The Young Generation and the CDR’s

By Daniel Nardini

Lawndale News Chicago's Bilingual Newspaper - CommentaryThe Committees for the Defense of the Revolution, also known as the CDR’s in Cuba, are the most basic component in how the Communist Party of Cuba governs the country. They can be neighborhood government committees in the country’s major cities, or the local government in the rural towns and villages. They are known for organizing sports activities, cultural events, helping to fund local projects, deal with local problems and issues, and help Cuba’s young people or the elderly. Unofficially, but very well known, is that the CDR’s are also the eyes and ears of the Communist Party’s security apparatus. The leadership of these committees keep watch on all of the people, and participation is required. These committees were originally created to “thwart counter-revolutionary activity” and instill the people with “values of the Cuban Revolution and socialism.”

These days, it is easier said than done. Today’s Cuban generation no longer feel any revolutionary anything. They only see extreme poverty, people barely making a living, and people barely eating. The Cuban economy is in crisis, and hundreds of thousands are fleeing Cuba every year. Many young Cubans know people who have left the island, and of so many more of their friends, family and neighbors who wish to flee.
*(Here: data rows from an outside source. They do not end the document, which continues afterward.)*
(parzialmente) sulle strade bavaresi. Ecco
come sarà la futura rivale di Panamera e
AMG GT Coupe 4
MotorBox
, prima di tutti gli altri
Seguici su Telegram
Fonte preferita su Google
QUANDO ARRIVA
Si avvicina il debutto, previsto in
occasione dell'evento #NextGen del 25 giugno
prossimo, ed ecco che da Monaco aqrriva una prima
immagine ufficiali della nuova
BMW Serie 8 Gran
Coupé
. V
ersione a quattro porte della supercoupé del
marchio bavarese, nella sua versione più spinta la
This is the reality they know. For the young generation of today, they see nothing but deprivation, repression and the Communist Party not doing much to significantly change their lives for the better. There is no “revolutionary spirit” left in the young generation of today. Whatever their parents and grand-parents may have felt in the early years of Communist rule, the young people of today could care less.
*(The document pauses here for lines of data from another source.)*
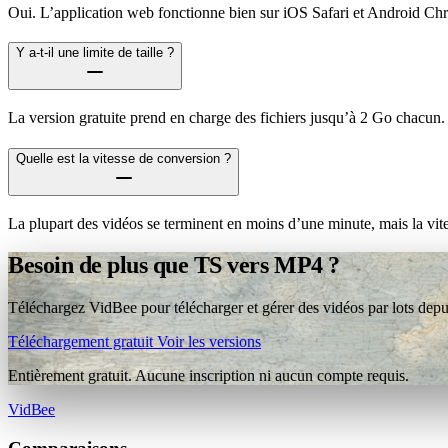
Oui. L’application web fonctionne bien sur iOS Safari et Android Ch
Y a-t-il une limite de taille ?
La version gratuite prend en charge des fichiers jusqu’à 2 Go chacun.
Quelle est la vitesse de conversion ?
La plupart des vidéos se terminent en moins d’une minute, mais la vit
Besoin de plus que TS vers MP4 ?
Téléchargez VidBee pour télécharger et gérer des vidéos par lots depui
Téléchargement gratuit
Voir les versions
Entièrement gratuit. Aucune inscription ni aucun compte requis.
VidBee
In so many ways, Cuba is at a breaking point. There is not enough housing, not enough food, poverty is worse than ever, people have had to make do with even less than a generation ago during what the Cuban government called the “special period” when the country was going through economic contraction due to the collapse of the former Soviet Union, and the inequality that young Cubans have experienced their entire lives has only gotten worse. However, it is easier said than done to bring about political change in Cuba. The Communist Party simply does not want to give up power, and it has turned the screws of political repression ever tighter. Getting rid of the Communist Party of Cuba may require a revolution, and this is something the Cuban government is making sure does not happen. Even with the Cuban government allowing more people to open their own businesses, buying their own homes, and freely exchange U.S. dollars if they can get them from their relatives in the United States, in too many ways it is too little and too late. The younger generation want real change, but this is not happening. As long as the Communist Party of Cuba is in power it will not allow it. Cuba could become a powder-keg, and we have no idea where this will go.